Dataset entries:

* * * *

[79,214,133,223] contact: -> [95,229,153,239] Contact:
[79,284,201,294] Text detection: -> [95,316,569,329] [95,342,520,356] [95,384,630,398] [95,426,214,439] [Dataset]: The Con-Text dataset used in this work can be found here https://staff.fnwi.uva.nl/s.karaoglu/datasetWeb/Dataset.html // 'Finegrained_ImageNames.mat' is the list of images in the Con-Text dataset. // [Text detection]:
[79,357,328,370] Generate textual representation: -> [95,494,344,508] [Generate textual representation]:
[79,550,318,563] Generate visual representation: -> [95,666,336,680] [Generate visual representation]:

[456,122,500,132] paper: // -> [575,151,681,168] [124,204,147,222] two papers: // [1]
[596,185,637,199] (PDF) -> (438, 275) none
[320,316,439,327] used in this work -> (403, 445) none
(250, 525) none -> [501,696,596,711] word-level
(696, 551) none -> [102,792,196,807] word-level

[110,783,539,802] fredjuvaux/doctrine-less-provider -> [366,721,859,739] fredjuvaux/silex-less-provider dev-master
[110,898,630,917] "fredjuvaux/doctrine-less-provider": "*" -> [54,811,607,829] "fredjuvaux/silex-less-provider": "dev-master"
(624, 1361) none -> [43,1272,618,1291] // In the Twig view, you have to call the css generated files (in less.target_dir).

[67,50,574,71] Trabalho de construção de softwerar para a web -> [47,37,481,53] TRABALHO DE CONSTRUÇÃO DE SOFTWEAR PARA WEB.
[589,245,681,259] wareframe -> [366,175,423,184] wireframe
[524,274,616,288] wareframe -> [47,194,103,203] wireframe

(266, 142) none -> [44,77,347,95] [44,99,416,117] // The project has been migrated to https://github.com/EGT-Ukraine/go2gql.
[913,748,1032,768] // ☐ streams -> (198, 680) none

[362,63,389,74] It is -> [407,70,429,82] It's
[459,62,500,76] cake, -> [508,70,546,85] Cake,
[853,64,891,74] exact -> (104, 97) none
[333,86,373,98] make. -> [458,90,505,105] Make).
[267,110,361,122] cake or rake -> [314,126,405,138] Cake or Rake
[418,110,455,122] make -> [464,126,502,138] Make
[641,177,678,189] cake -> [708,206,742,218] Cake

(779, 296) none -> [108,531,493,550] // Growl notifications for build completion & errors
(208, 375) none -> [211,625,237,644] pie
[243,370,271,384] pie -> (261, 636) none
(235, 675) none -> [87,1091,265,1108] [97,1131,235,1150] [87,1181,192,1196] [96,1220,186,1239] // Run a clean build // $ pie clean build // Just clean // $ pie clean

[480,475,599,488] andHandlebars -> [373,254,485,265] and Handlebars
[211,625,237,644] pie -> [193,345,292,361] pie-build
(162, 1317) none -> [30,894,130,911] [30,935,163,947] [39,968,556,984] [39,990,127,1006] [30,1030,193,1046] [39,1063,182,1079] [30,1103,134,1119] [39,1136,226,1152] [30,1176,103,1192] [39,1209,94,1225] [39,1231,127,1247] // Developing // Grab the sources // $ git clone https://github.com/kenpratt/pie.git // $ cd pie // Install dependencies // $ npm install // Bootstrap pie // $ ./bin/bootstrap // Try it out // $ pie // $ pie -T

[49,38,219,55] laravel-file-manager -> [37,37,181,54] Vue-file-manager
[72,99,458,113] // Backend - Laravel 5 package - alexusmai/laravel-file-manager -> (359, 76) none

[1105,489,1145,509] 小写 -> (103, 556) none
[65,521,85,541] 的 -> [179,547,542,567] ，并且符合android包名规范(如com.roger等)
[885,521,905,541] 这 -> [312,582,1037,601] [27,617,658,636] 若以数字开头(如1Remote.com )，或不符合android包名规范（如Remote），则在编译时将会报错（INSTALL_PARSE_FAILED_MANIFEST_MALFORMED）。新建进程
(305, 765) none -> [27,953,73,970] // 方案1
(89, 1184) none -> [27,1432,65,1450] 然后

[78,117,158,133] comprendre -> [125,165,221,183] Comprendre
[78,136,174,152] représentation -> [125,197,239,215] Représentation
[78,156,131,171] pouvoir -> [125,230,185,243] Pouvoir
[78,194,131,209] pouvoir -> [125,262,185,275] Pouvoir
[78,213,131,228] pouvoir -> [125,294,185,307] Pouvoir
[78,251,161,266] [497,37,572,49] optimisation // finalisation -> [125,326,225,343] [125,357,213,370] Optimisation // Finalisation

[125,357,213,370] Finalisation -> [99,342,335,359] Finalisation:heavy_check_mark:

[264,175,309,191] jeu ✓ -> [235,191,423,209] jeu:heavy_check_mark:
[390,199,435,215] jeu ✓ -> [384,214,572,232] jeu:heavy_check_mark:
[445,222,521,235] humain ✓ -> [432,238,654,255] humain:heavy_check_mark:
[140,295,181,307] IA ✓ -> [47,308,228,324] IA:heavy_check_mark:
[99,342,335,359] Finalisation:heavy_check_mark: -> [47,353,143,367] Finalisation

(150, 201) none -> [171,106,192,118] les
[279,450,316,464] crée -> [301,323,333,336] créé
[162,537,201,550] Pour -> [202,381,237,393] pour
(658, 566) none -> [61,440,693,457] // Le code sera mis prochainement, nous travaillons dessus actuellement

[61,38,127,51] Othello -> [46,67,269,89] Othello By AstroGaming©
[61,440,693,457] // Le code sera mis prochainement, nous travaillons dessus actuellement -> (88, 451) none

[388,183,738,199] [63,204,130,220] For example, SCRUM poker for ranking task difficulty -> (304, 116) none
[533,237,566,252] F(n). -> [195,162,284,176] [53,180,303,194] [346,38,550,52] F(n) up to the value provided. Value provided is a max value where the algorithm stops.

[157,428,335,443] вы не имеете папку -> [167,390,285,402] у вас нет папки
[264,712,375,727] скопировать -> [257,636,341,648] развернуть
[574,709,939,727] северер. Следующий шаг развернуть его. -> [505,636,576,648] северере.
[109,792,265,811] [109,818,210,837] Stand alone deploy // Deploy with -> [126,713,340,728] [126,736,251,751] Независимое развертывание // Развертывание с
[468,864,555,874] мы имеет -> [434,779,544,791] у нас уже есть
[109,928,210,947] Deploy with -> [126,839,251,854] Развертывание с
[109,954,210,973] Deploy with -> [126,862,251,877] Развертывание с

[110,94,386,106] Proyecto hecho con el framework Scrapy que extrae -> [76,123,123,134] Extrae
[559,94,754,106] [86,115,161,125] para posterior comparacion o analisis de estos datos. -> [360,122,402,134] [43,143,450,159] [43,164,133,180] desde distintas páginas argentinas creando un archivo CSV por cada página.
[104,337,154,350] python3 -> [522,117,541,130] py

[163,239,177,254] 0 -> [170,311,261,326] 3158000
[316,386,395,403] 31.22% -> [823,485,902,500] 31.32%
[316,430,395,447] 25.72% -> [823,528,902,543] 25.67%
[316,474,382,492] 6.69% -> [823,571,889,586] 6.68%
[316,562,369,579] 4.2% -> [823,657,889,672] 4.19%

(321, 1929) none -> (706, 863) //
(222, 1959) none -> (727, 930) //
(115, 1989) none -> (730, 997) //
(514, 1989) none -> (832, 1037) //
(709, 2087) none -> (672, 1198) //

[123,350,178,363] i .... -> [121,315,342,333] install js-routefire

* * * *

Copy exactly. Start at the line containing "[104,337,154,350] python3 ->" and continue through the last line of the records.

[104,337,154,350] python3 -> [522,117,541,130] py

[163,239,177,254] 0 -> [170,311,261,326] 3158000
[316,386,395,403] 31.22% -> [823,485,902,500] 31.32%
[316,430,395,447] 25.72% -> [823,528,902,543] 25.67%
[316,474,382,492] 6.69% -> [823,571,889,586] 6.68%
[316,562,369,579] 4.2% -> [823,657,889,672] 4.19%

(321, 1929) none -> (706, 863) //
(222, 1959) none -> (727, 930) //
(115, 1989) none -> (730, 997) //
(514, 1989) none -> (832, 1037) //
(709, 2087) none -> (672, 1198) //

[123,350,178,363] i .... -> [121,315,342,333] install js-routefire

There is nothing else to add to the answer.